Quand Jésus entre à Jérusalem, il rend visible le partage de la douleur et de l’innocence en faisant corps avec l’ânon qui le porte. Il fait corps aussi avec la foule dont je n’arrive pas à discerner si les applaudissements sont des moqueries ou des actes de foi. Tous les sentiments humains vont se mêler chez ceux qui seront témoins de sa passion. La passion est l’instant où l’on passe d’un monde ancien à un monde nouveau. Quand deux univers se croisent, comment s’y reconnaître ?

« Rira bien qui rira le dernier »

Ce passage est encore inachevé. Les fêtes des Saturnales ne duraient qu’un jour ; le franchissement des portes de Jérusalem est très exactement ce que nous vivons au seuil de cette semaine sainte. Où sont-ils ceux que nous devons honorer ? A coup sûr, ils ne résident pas à l’Elysée ni à la Maison-Blanche. A coup sûr ils ne résident pas non plus dans les palais du Vatican ? Où sont-ils ?

Pour célébrer les Rameaux, cette année, l’Eglise nous donne à entendre l’Evangile de Marc. Mais lisez Matthieu. Vous connaissez par cœur les paroles de Jésus qui annoncent l’arrivée du Roi. « Quand le Fils de l’Homme viendra … sur son trône de gloire ». Il énumère alors toutes les situations de détresse possible : maladie, faim et froid, prison, exil. Chaque fois qu’on y porte remède c’est Jésus que l’on honore. « C’est à moi que vous l’aurez fait… ». Juste après ce discours qui nous est familier, Matthieu place la scène des Rameaux.
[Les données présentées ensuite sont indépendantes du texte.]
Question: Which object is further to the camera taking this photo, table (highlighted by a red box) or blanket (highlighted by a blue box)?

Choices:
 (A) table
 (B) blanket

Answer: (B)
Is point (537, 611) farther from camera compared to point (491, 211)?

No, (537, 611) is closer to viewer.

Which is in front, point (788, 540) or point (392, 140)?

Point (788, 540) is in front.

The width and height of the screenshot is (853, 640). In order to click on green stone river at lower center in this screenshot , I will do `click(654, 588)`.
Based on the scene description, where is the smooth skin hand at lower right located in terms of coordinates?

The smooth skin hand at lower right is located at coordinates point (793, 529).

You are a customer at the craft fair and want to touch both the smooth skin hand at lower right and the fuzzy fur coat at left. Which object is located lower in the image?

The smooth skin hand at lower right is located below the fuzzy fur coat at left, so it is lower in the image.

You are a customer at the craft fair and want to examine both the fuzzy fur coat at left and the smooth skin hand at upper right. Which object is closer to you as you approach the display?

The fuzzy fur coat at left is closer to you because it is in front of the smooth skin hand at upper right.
Vivre la scène des Rameaux aujourd’hui c’est honorer le sans-abri, secourir l’étranger et l’accueillir, créer des emplois, respecter tous les malades, faire place au handicapé ou à l’homosexuel, honorer le délinquant de banlieue qu’on a incarcéré, ouvrir sa maison au sans-logis. On se doit de protester contre tous ceux qui, dans notre pays ou dans l’Eglise ont le pouvoir d’exclure et, dussions-nous en pâtir comme l’âne qu’on touche là où le bât blesse, ne nous privons pas du plaisir de nous moquer de tous ceux qui aiment le pouvoir ! Croyons-en le message du jour : « rira bien qui rira le dernier.